▸ **What you should do**
Write out every line from the listing below where the string "minigrep" is found.

▸ **Data to examine**
○ ○ ○ ○ ○
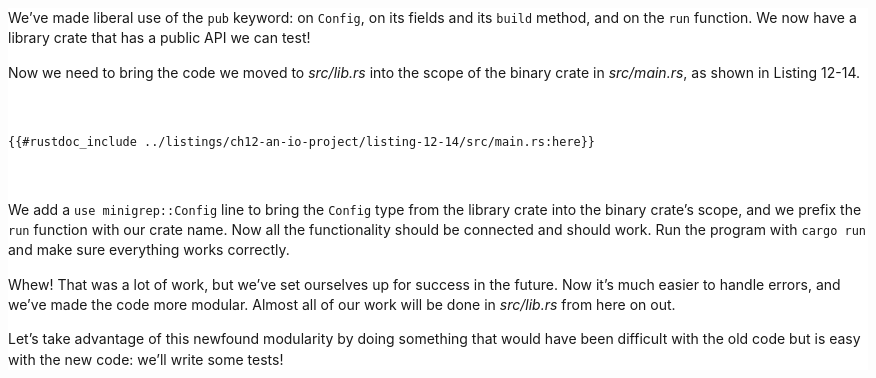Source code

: </Listing>

We’ve made liberal use of the `pub` keyword: on `Config`, on its fields and its
`build` method, and on the `run` function. We now have a library crate that has
a public API we can test!

Now we need to bring the code we moved to *src/lib.rs* into the scope of the
binary crate in *src/main.rs*, as shown in Listing 12-14.

<Listing number="12-14" file-name="src/main.rs" caption="Using the `minigrep` library crate in *src/main.rs*">

```rust,ignore
{{#rustdoc_include ../listings/ch12-an-io-project/listing-12-14/src/main.rs:here}}
```

</Listing>

We add a `use minigrep::Config` line to bring the `Config` type from the
library crate into the binary crate’s scope, and we prefix the `run` function
with our crate name. Now all the functionality should be connected and should
work. Run the program with `cargo run` and make sure everything works correctly.

Whew! That was a lot of work, but we’ve set ourselves up for success in the
future. Now it’s much easier to handle errors, and we’ve made the code more
modular. Almost all of our work will be done in *src/lib.rs* from here on out.

Let’s take advantage of this newfound modularity by doing something that would
have been difficult with the old code but is easy with the new code: we’ll
write some tests!

[ch13]: ch13-00-functional-features.html
[ch9-custom-types]: ch09-03-to-panic-or-not-to-panic.html#creating-custom-types-for-validation
[ch9-error-guidelines]: ch09-03-to-panic-or-not-to-panic.html#guidelines-for-error-handling
[ch9-result]: ch09-02-recoverable-errors-with-result.html
[ch17]: ch18-00-oop.html
[ch9-question-mark]: ch09-02-recoverable-errors-with-result.html#a-shortcut-for-propagating-errors-the--operator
○ ○ ○ ○ ○
▸ **Written solution**
<Listing number="12-14" file-name="src/main.rs" caption="Using the `minigrep` library crate in *src/main.rs*">
We add a `use minigrep::Config` line to bring the `Config` type from the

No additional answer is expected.